In Christian worship, a cantor is a person who sings solo verses or passages to which the choir or congregation responds. In Judaism, a cantor is one who sings and leads people in prayer in a Jewish religious service.

A meeting between cantors of both faiths that lasted a couple of hours turned into a vision for a first-ever musical prayer performance, free and open to the public, to be staged at the Cathedral of Our Lady of the Angels Sunday, Nov. 11.

It will feature more than 250 singers, composers and conductors from both faiths making a unified plea to save the planet.

The initial meeting between cantors was initiated by Joan Patano Voss, associate director in the Office of Worship for the Archdiocese of Los Angeles and Kenneth Cohen, cantor at Temple Ahavat Shalom, a Reform Jewish congregation in Northridge.

“We wanted to do some bridge building between musicians of both faith traditions,” Voss said.

Talking about a theme for the performance, Cohen said, raising awareness about climate change and caring for the environment was a natural choice given its importance in both faith traditions.

In May 2015, Pope Francis released an encyclical titled “Laudato Si,” issuing a searing criticism of consumerism and irresponsible development and calling for all people to take swift and unified global action to combat climate change and its effects on marginalized people around the world.

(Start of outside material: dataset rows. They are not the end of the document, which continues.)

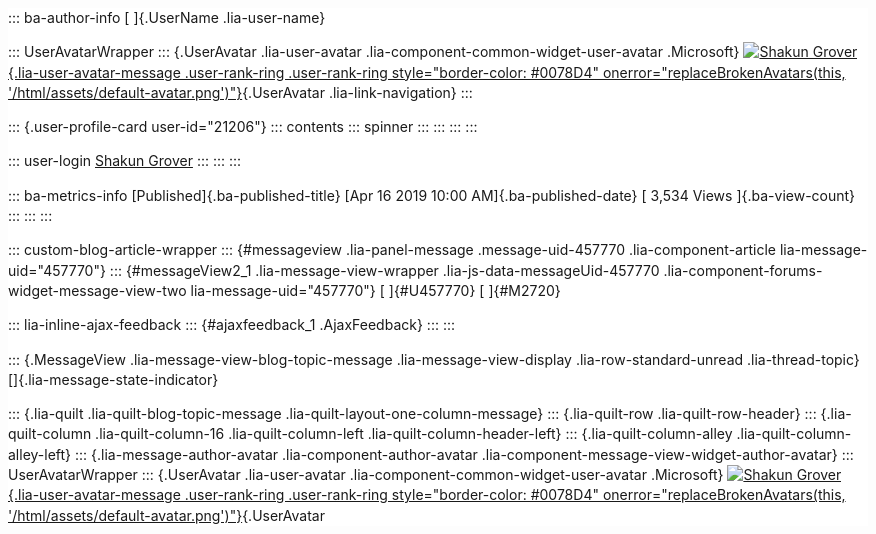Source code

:::: ba-author-info
[ ]{.UserName .lia-user-name}

::: UserAvatarWrapper
::: {.UserAvatar .lia-user-avatar .lia-component-common-widget-user-avatar .Microsoft}
[![Shakun
Grover](https://techcommunity.microsoft.com/t5/image/serverpage/avatar-name/defaultavatar/avatar-theme/candy/avatar-collection/Microsoft/avatar-display-size/profile/version/2?xdesc=1.0 "Shakun Grover"){.lia-user-avatar-message
.user-rank-ring .user-rank-ring style="border-color: #0078D4"
onerror="replaceBrokenAvatars(this, '/html/assets/default-avatar.png')"}](/t5/user/viewprofilepage/user-id/21206){.UserAvatar
.lia-link-navigation}
:::

::: {.user-profile-card user-id="21206"}
::: contents
::: spinner
:::
:::
:::
:::

::: user-login
[Shakun Grover](/t5/user/viewprofilepage/user-id/21206)
:::
:::
:::

::: ba-metrics-info
[Published]{.ba-published-title} [Apr 16 2019 10:00
AM]{.ba-published-date} [ 3,534 Views ]{.ba-view-count}
:::
:::
:::

::: custom-blog-article-wrapper
::: {#messageview .lia-panel-message .message-uid-457770 .lia-component-article lia-message-uid="457770"}
::: {#messageView2_1 .lia-message-view-wrapper .lia-js-data-messageUid-457770 .lia-component-forums-widget-message-view-two lia-message-uid="457770"}
[ ]{#U457770} [ ]{#M2720}

::: lia-inline-ajax-feedback
::: {#ajaxfeedback_1 .AjaxFeedback}
:::
:::

::: {.MessageView .lia-message-view-blog-topic-message .lia-message-view-display .lia-row-standard-unread .lia-thread-topic}
[]{.lia-message-state-indicator}

::: {.lia-quilt .lia-quilt-blog-topic-message .lia-quilt-layout-one-column-message}
::: {.lia-quilt-row .lia-quilt-row-header}
::: {.lia-quilt-column .lia-quilt-column-16 .lia-quilt-column-left .lia-quilt-column-header-left}
::: {.lia-quilt-column-alley .lia-quilt-column-alley-left}
::: {.lia-message-author-avatar .lia-component-author-avatar .lia-component-message-view-widget-author-avatar}
::: UserAvatarWrapper
::: {.UserAvatar .lia-user-avatar .lia-component-common-widget-user-avatar .Microsoft}
[![Shakun
Grover](https://techcommunity.microsoft.com/t5/image/serverpage/avatar-name/defaultavatar/avatar-theme/candy/avatar-collection/Microsoft/avatar-display-size/message/version/2?xdesc=1.0 "Shakun Grover"){.lia-user-avatar-message
.user-rank-ring .user-rank-ring style="border-color: #0078D4"
onerror="replaceBrokenAvatars(this, '/html/assets/default-avatar.png')"}](/t5/user/viewprofilepage/user-id/21206){.UserAvatar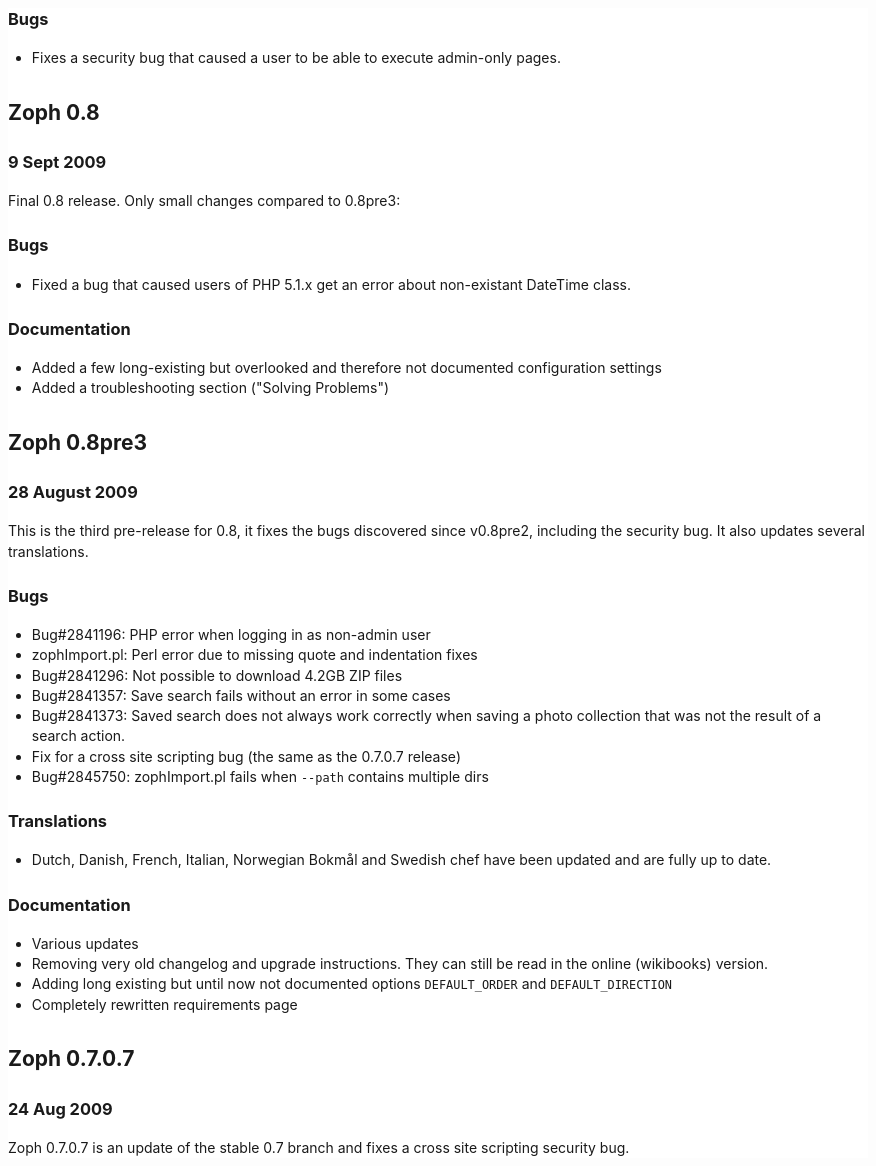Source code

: ### Bugs ###
* Fixes a security bug that caused a user to be able to execute admin-only pages.

## Zoph 0.8 ##
### 9 Sept 2009 ###

Final 0.8 release. Only small changes compared to 0.8pre3:

### Bugs ###
* Fixed a bug that caused users of PHP 5.1.x get an error about non-existant DateTime class.

### Documentation ###
* Added a few long-existing but overlooked and therefore not documented configuration settings
* Added a troubleshooting section ("Solving Problems")

## Zoph 0.8pre3 ##
### 28 August 2009 ###

This is the third pre-release for 0.8, it fixes the bugs discovered since v0.8pre2, including the security bug. It also updates several translations.

### Bugs ###
* Bug#2841196: PHP error when logging in as non-admin user
* zophImport.pl: Perl error due to missing quote and indentation fixes
* Bug#2841296: Not possible to download 4.2GB ZIP files
* Bug#2841357: Save search fails without an error in some cases
* Bug#2841373: Saved search does not always work correctly when saving a photo collection that was not the result of a search action.
* Fix for a cross site scripting bug (the same as the 0.7.0.7 release)
* Bug#2845750: zophImport.pl fails when `--path` contains multiple dirs

### Translations ###
* Dutch, Danish, French, Italian, Norwegian Bokmål and Swedish chef have been updated and are fully up to date.

### Documentation ###
* Various updates
* Removing very old changelog and upgrade instructions. They can still be read in the online (wikibooks) version.
* Adding long existing but until now not documented options `DEFAULT_ORDER` and `DEFAULT_DIRECTION`
* Completely rewritten requirements page

## Zoph 0.7.0.7 ##
### 24 Aug 2009 ###

Zoph 0.7.0.7 is an update of the stable 0.7 branch and fixes a cross site scripting security bug.
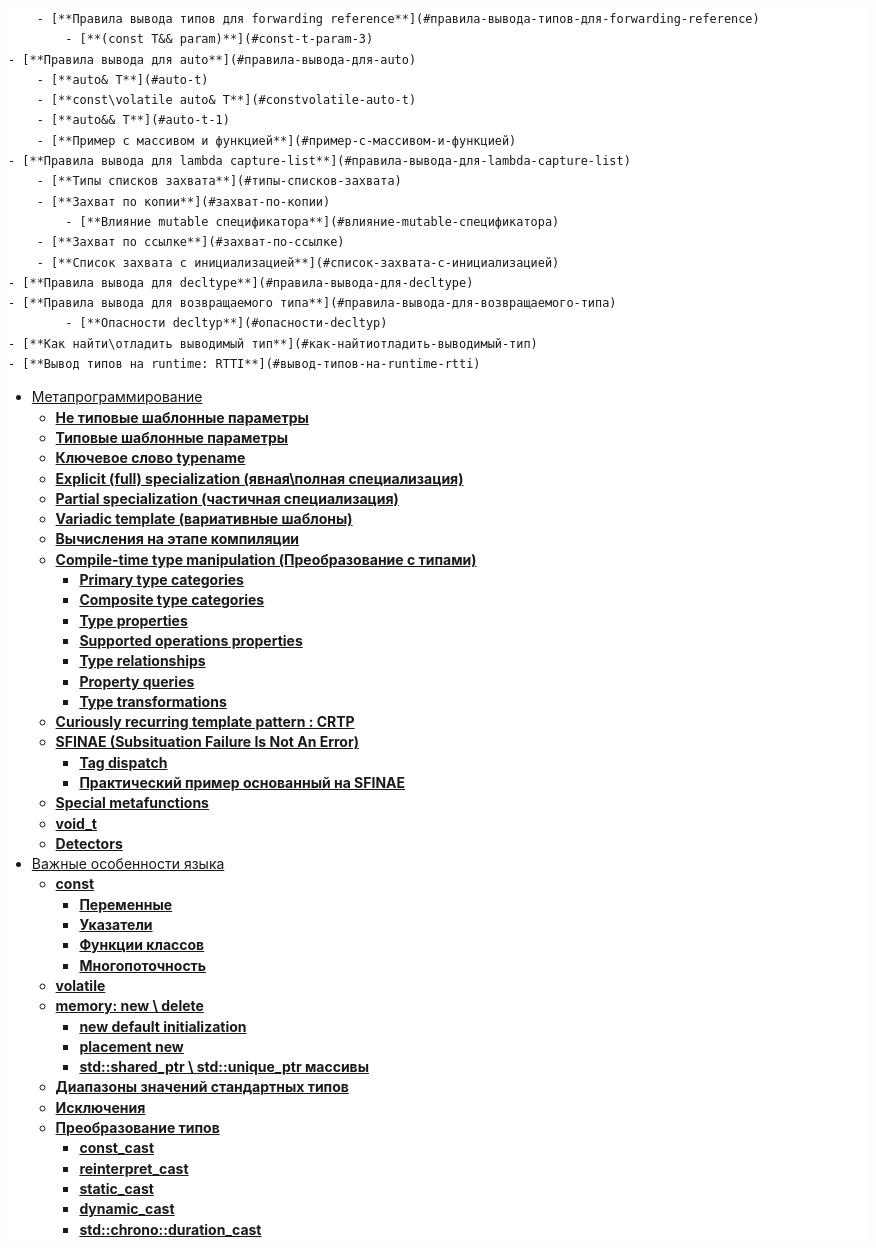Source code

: 		- [**Правила вывода типов для forwarding reference**](#правила-вывода-типов-для-forwarding-reference)
			- [**(const T&& param)**](#const-t-param-3)
	- [**Правила вывода для auto**](#правила-вывода-для-auto)
		- [**auto& T**](#auto-t)
		- [**const\volatile auto& T**](#constvolatile-auto-t)
		- [**auto&& T**](#auto-t-1)
		- [**Пример с массивом и функцией**](#пример-с-массивом-и-функцией)
	- [**Правила вывода для lambda capture-list**](#правила-вывода-для-lambda-capture-list)
		- [**Типы списков захвата**](#типы-списков-захвата)
		- [**Захват по копии**](#захват-по-копии)
			- [**Влияние mutable спецификатора**](#влияние-mutable-спецификатора)
		- [**Захват по ссылке**](#захват-по-ссылке)
		- [**Список захвата с инициализацией**](#список-захвата-с-инициализацией)
	- [**Правила вывода для decltype**](#правила-вывода-для-decltype)
	- [**Правила вывода для возвращаемого типа**](#правила-вывода-для-возвращаемого-типа)
			- [**Опасности decltyp**](#опасности-decltyp)
	- [**Как найти\отладить выводимый тип**](#как-найтиотладить-выводимый-тип)
	- [**Вывод типов на runtime: RTTI**](#вывод-типов-на-runtime-rtti)
- [Метапрограммирование](#метапрограммирование)
	- [**Не типовые шаблонные параметры**](#не-типовые-шаблонные-параметры)
	- [**Типовые шаблонные параметры**](#типовые-шаблонные-параметры)
	- [**Ключевое слово typename**](#ключевое-слово-typename)
	- [**Explicit (full) specialization (явная\полная специализация)**](#explicit-full-specialization-явнаяполная-специализация)
	- [**Partial specialization (частичная специализация)**](#partial-specialization-частичная-специализация)
	- [**Variadic template (вариативные шаблоны)**](#variadic-template-вариативные-шаблоны)
	- [**Вычисления на этапе компиляции**](#вычисления-на-этапе-компиляции)
	- [**Compile-time type manipulation (Преобразование с типами)**](#compile-time-type-manipulation-преобразование-с-типами)
		- [**Primary type categories**](#primary-type-categories)
		- [**Composite type categories**](#composite-type-categories)
		- [**Type properties**](#type-properties)
		- [**Supported operations properties**](#supported-operations-properties)
		- [**Type relationships**](#type-relationships)
		- [**Property queries**](#property-queries)
		- [**Type transformations**](#type-transformations)
	- [**Curiously recurring template pattern : CRTP**](#curiously-recurring-template-pattern--crtp)
	- [**SFINAE (Subsituation Failure Is Not An Error)**](#sfinae-subsituation-failure-is-not-an-error)
		- [**Tag dispatch**](#tag-dispatch)
		- [**Практический пример основанный на SFINAE**](#практический-пример-основанный-на-sfinae)
	- [**Special metafunctions**](#special-metafunctions)
	- [**void_t**](#void_t)
	- [**Detectors**](#detectors)
- [Важные особенности языка](#важные-особенности-языка)
	- [**const**](#const)
		- [**Переменные**](#переменные)
		- [**Указатели**](#указатели)
		- [**Функции классов**](#функции-классов)
		- [**Многопоточность**](#многопоточность)
	- [**volatile**](#volatile)
	- [**memory: new \ delete**](#memory-new--delete)
		- [**new default initialization**](#new-default-initialization)
		- [**placement new**](#placement-new)
		- [**std::shared_ptr \ std::unique_ptr массивы**](#stdshared_ptr--stdunique_ptr-массивы)
	- [**Диапазоны значений стандартных типов**](#диапазоны-значений-стандартных-типов)
	- [**Исключения**](#исключения)
	- [**Преобразование типов**](#преобразование-типов)
		- [**const_cast**](#const_cast)
		- [**reinterpret_cast**](#reinterpret_cast)
		- [**static_cast**](#static_cast)
		- [**dynamic_cast**](#dynamic_cast)
		- [**std::chrono::duration_cast**](#stdchronoduration_cast)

It’s a poignant issue for Catholics and Jews, Voss said.

During the performance, Jewish and Catholic choristers will perform music from common scriptures as well as new compositions written by musicians from both faiths for this special occasion.

On Monday, Nov. 5, all musicians got together at the Cathedral for a rehearsal.

“It’s been truly wonderful to see everyone come together,” Cohen said. “There has been a real desire on the part of people to cast their egos aside and work together.”

This concert is particularly important at a time when groups and communities are polarized, he said.

“What better way to bring people together than music and song?” Cohen said, adding that the Oct. 27 shooting at the Tree of Life Synagogue in Pittsburgh that left 11 dead and seven injured gives this interfaith event much more meaning.

The suspected shooter in that case was a self-proclaimed white supremacist who yelled “All Jews must die” as he fired at congregants gathered for a Shabbat service.

“When people are in crisis, we come together,” Cohen said. “We need one another to strengthen and lift up each other.”

Cohen hopes people who attend the performance will feel inspired to put their differences aside and work together for peace.

“We have the capacity to do great things if we reach across the aisle and embrace people around us,” he said. “We hope people will see, especially in this time of divisiveness, that we are stronger together.”

If you go

The musical prayer performance will take place Sunday, Nov. 11 at 7 p.m. at the Cathedral of Our Lady of the Angels, 555 W. Temple St. in downtown Los Angeles. The program is free and open to the public.